Ex-jogador alemão é criticado por fala sobre seleção africana
Comentários de Bastian Schweinsteiger na ARD sobre a Costa do Marfim geram acusações de estereótipo racial durante a Copa
Comentários feitos por Bastian Schweinsteiger durante a transmissão do jogo entre Alemanha e Costa do Marfim no sábado, 20, motivaram acusações de racismo contra o ex-jogador. O tetracampeão mundial de 2014 descreveu o estilo de jogo marfinense como “pouco ortodoxo” e “selvagem”, classificação que críticos associam a clichês de origem colonial usados historicamente contra atletas africanos.
Repercussão nas redes e na imprensa
A fala de Schweinsteiger, comentarista da emissora pública alemã ARD, motivou reações na imprensa e em redes sociais do país. Segundo a reportagem, o jornalista negro alemão Philipp Awounou escreveu em coluna na revista Spiegel que termos como “selvagem” e “imprevisível” carregam raízes anteriores ao próprio futebol, historicamente usadas para marcar pessoas negras como incivilizadas ou perigosas.
Awounou evitou classificar o ex-meio-campista como racista, afirmando que a fala reflete uma visão difundida entre torcedores e analistas do futebol alemão. Já o criador de conteúdo esportivo Patrick Schnitzler relacionou o episódio a estudos que indicam maior tendência de comentaristas e público a destacar características físicas de jogadores negros em detrimento de aspectos técnicos ou táticos.

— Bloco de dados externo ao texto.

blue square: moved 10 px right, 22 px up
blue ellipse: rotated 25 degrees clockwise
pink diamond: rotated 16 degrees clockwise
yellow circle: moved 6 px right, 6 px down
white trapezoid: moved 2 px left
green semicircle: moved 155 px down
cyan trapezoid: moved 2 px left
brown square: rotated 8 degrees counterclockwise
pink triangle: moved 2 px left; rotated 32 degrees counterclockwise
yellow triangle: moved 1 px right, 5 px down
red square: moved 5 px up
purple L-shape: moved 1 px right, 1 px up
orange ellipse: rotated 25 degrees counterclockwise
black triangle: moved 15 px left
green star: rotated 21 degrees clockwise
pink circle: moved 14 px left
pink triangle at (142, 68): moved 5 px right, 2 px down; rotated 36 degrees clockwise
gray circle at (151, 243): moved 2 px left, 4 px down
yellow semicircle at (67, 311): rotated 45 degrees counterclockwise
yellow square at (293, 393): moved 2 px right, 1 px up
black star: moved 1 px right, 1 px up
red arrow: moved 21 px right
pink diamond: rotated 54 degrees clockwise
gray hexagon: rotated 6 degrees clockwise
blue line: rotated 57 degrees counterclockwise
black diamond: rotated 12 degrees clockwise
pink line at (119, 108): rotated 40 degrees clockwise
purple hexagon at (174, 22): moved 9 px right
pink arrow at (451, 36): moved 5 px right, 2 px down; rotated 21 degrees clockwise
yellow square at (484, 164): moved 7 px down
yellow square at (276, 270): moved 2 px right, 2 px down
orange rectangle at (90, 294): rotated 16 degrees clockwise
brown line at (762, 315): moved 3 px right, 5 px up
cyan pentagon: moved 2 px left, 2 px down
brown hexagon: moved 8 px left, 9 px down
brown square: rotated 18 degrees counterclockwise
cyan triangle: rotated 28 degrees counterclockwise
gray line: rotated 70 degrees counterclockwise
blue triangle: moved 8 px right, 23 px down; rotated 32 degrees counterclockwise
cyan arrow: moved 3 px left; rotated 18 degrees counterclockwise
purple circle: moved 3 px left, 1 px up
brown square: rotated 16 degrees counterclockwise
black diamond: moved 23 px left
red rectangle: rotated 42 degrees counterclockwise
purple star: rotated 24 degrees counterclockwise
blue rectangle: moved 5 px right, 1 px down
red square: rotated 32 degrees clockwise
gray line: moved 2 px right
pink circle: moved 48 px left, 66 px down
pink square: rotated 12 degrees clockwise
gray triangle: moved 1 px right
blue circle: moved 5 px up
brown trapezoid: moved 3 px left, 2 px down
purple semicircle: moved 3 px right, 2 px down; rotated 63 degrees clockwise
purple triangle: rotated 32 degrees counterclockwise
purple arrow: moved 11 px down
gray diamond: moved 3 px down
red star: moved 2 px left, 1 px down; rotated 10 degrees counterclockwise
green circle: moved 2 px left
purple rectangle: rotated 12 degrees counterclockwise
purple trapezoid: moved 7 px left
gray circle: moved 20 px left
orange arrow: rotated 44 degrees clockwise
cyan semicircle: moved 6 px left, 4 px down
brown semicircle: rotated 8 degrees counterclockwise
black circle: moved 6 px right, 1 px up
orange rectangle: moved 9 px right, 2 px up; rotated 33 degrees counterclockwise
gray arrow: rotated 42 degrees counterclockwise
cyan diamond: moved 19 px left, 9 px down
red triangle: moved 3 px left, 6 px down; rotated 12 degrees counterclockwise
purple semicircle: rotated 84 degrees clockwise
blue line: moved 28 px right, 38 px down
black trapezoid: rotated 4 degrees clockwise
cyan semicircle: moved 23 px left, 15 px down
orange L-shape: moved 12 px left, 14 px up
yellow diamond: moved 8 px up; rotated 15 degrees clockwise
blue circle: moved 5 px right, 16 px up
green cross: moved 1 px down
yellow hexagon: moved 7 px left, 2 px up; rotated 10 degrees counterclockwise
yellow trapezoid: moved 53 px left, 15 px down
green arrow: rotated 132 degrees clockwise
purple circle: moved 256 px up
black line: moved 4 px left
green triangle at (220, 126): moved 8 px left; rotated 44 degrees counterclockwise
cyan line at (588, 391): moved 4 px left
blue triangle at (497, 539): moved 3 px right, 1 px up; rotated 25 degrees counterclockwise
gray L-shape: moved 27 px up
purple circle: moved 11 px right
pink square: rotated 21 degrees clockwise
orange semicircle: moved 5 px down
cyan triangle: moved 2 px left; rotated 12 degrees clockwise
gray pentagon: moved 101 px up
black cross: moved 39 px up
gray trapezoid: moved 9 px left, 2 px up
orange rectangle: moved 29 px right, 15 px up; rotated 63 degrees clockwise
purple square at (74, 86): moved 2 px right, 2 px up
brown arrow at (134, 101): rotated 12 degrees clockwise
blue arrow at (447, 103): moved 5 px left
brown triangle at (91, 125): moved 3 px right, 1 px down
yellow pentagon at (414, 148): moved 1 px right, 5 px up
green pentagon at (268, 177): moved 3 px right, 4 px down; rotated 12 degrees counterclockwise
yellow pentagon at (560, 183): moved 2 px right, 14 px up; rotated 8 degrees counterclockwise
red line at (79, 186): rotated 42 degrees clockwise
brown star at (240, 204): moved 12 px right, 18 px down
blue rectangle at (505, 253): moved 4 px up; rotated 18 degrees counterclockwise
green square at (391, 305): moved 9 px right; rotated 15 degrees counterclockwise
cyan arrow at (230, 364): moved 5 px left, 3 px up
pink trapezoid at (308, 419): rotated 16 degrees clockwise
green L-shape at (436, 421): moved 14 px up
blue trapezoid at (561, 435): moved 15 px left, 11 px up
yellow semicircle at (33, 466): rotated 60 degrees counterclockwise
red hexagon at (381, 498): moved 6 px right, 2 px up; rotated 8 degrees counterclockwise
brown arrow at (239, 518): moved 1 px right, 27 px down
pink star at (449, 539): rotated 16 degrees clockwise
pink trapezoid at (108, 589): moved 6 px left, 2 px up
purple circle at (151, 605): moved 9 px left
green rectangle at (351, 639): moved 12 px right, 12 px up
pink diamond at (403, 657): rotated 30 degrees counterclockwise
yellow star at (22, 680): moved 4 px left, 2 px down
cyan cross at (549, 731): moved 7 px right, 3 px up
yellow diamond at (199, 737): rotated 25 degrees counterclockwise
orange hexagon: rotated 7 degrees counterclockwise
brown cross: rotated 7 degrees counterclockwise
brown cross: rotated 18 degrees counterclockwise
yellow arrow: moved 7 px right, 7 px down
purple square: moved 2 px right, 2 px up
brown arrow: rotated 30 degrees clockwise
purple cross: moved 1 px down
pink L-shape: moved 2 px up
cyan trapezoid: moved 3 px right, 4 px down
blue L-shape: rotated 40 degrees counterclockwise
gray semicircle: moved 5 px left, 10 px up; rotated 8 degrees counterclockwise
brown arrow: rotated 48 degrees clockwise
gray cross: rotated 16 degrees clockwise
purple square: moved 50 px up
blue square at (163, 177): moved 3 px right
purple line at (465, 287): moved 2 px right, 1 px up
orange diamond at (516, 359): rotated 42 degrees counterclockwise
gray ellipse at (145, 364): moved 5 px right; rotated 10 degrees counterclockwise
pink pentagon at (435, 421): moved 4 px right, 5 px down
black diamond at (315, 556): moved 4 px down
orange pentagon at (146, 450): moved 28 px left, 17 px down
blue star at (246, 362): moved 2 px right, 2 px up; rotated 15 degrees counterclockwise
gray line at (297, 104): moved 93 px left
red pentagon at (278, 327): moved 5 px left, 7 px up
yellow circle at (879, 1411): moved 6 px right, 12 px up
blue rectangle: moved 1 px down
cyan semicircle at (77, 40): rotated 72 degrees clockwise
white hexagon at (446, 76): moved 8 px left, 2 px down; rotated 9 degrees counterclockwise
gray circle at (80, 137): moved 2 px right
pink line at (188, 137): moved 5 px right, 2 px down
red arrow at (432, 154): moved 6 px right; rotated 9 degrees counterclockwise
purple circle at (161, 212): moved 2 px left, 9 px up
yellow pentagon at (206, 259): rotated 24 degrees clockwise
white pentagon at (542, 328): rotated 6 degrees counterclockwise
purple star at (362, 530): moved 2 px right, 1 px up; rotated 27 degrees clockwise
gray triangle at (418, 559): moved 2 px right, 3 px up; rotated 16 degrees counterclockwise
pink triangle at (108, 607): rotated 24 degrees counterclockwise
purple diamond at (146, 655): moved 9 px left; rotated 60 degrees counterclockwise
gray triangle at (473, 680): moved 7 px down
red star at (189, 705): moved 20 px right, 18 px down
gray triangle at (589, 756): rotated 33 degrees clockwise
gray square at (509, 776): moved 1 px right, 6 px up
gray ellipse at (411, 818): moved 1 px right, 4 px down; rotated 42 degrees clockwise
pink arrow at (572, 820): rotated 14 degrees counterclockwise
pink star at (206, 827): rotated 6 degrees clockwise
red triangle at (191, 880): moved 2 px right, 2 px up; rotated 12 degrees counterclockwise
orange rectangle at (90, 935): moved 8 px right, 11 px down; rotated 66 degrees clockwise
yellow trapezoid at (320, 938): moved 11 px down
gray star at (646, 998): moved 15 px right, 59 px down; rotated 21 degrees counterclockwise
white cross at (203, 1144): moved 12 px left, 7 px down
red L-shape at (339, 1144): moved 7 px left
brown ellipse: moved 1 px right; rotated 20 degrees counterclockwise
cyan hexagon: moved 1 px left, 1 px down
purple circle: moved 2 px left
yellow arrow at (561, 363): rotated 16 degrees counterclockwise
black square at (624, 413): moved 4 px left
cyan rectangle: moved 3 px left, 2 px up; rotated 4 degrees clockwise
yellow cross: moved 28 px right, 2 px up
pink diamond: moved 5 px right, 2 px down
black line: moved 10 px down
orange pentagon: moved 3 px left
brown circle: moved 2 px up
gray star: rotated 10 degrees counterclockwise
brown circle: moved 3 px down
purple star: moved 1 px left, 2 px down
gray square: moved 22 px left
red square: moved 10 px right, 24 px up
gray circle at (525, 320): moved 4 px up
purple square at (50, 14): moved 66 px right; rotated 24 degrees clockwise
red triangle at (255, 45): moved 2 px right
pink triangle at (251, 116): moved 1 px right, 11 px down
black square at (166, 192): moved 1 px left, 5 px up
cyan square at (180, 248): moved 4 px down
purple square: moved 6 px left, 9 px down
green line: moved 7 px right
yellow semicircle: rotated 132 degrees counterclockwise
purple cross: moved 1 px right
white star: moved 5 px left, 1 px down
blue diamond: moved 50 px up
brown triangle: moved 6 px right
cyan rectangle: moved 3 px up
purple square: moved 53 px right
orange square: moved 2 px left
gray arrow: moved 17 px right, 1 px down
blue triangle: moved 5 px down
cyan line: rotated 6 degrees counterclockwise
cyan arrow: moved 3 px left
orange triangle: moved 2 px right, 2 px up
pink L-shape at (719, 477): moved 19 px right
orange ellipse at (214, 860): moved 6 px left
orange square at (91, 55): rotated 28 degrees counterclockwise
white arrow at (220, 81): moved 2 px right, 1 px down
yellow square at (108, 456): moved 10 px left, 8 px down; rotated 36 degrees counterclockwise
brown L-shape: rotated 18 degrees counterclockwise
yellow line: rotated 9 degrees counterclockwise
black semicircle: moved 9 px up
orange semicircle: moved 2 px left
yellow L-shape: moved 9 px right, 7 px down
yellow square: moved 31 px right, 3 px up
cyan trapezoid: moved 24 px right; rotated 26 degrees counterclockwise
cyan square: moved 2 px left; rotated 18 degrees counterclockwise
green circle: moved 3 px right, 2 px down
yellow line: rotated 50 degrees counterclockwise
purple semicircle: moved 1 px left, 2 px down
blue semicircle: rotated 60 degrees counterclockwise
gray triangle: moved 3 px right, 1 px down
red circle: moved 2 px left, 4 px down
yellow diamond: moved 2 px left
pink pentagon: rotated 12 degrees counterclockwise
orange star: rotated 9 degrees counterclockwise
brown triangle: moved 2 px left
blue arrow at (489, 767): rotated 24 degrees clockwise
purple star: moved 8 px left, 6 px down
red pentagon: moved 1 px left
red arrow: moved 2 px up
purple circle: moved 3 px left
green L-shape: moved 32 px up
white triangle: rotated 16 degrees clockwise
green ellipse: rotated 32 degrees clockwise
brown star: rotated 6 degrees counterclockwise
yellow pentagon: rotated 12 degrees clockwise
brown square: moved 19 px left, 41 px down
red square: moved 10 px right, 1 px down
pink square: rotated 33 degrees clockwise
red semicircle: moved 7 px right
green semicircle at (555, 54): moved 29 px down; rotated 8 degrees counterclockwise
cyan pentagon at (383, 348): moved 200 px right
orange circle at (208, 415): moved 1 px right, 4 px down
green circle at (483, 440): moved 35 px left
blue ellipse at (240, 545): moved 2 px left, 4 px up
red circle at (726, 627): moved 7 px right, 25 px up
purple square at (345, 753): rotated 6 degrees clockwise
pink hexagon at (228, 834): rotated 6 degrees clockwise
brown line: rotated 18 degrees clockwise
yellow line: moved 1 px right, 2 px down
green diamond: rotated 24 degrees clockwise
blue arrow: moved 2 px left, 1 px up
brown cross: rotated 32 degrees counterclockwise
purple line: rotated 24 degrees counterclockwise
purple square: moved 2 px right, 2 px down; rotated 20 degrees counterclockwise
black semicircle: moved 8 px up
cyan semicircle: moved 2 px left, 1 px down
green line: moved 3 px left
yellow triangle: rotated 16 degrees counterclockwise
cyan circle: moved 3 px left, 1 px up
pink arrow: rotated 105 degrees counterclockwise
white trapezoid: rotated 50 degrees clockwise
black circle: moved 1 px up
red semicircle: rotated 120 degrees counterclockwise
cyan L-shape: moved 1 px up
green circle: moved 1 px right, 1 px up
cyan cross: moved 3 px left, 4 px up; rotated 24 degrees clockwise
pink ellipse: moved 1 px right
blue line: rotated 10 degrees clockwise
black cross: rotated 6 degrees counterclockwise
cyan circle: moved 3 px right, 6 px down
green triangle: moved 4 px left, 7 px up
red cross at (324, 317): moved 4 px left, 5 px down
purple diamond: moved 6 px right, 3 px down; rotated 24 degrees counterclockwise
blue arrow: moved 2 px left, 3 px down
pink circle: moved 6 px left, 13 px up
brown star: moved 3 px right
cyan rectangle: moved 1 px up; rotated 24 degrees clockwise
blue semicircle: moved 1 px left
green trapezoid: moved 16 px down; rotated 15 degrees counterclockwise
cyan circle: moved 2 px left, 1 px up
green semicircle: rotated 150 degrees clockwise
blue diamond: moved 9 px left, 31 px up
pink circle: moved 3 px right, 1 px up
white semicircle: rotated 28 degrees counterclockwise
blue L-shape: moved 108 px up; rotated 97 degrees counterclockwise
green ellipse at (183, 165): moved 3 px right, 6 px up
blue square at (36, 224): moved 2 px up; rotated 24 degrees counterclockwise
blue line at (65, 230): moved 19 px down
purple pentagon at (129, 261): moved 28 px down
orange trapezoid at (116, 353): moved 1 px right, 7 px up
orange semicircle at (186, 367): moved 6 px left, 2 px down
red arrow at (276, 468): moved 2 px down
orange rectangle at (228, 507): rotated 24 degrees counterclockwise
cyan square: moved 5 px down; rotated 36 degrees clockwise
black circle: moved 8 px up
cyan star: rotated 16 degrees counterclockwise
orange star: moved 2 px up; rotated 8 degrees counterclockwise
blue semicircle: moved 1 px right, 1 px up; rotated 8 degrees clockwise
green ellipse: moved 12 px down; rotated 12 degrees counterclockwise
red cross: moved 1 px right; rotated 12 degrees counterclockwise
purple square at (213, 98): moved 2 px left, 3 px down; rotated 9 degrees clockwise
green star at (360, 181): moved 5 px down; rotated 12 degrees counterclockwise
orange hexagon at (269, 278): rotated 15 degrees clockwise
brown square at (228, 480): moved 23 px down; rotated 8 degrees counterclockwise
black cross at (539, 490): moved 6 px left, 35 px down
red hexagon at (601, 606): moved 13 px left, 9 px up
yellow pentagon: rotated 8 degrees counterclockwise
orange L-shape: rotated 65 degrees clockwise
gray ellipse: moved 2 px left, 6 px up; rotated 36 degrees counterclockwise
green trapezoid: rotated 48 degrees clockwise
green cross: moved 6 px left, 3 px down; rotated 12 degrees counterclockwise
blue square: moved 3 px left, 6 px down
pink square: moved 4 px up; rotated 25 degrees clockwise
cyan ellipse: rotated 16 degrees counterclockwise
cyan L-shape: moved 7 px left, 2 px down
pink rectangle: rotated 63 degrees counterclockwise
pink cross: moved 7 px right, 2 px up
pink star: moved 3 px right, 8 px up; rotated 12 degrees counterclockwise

Em publicação nas redes sociais após a vitória alemã por 2 a 1, Schweinsteiger reconheceu a “qualidade técnica e física” do adversário, mas não comentou diretamente a repercussão das declarações feitas durante a transmissão. Até a publicação da reportagem, o ex-craque do Bayern de Munique e do Manchester United não havia se manifestado sobre o episódio.
Desempenho em campo contradiz previsão
A atuação da Costa do Marfim em campo destoou da descrição feita pelo comentarista. A seleção africana exibiu organização tática consistente, sobretudo no primeiro tempo, obrigando a equipe comandada por Julian Nagelsmann a recorrer a jogadas pelas laterais e finalizações de longa distância.
O time abriu o placar por meio do capitão Franck Kessié, após jogada de Yan Diomande, ponta do RB Leipzig. A Alemanha buscou a virada e venceu por 2 a 1.
Em sua coluna, Philipp Awounou citou o caso do meio-campista Felix Nmecha, alemão de origem nigeriana nascido em Hamburgo e formado na Inglaterra, para questionar critérios baseados em continente de origem ou cor da pele: “Nosso mundo, e com ele o futebol, se tornaram globais demais para determinar qualidades com base no continente de origem ou na cor da pele”.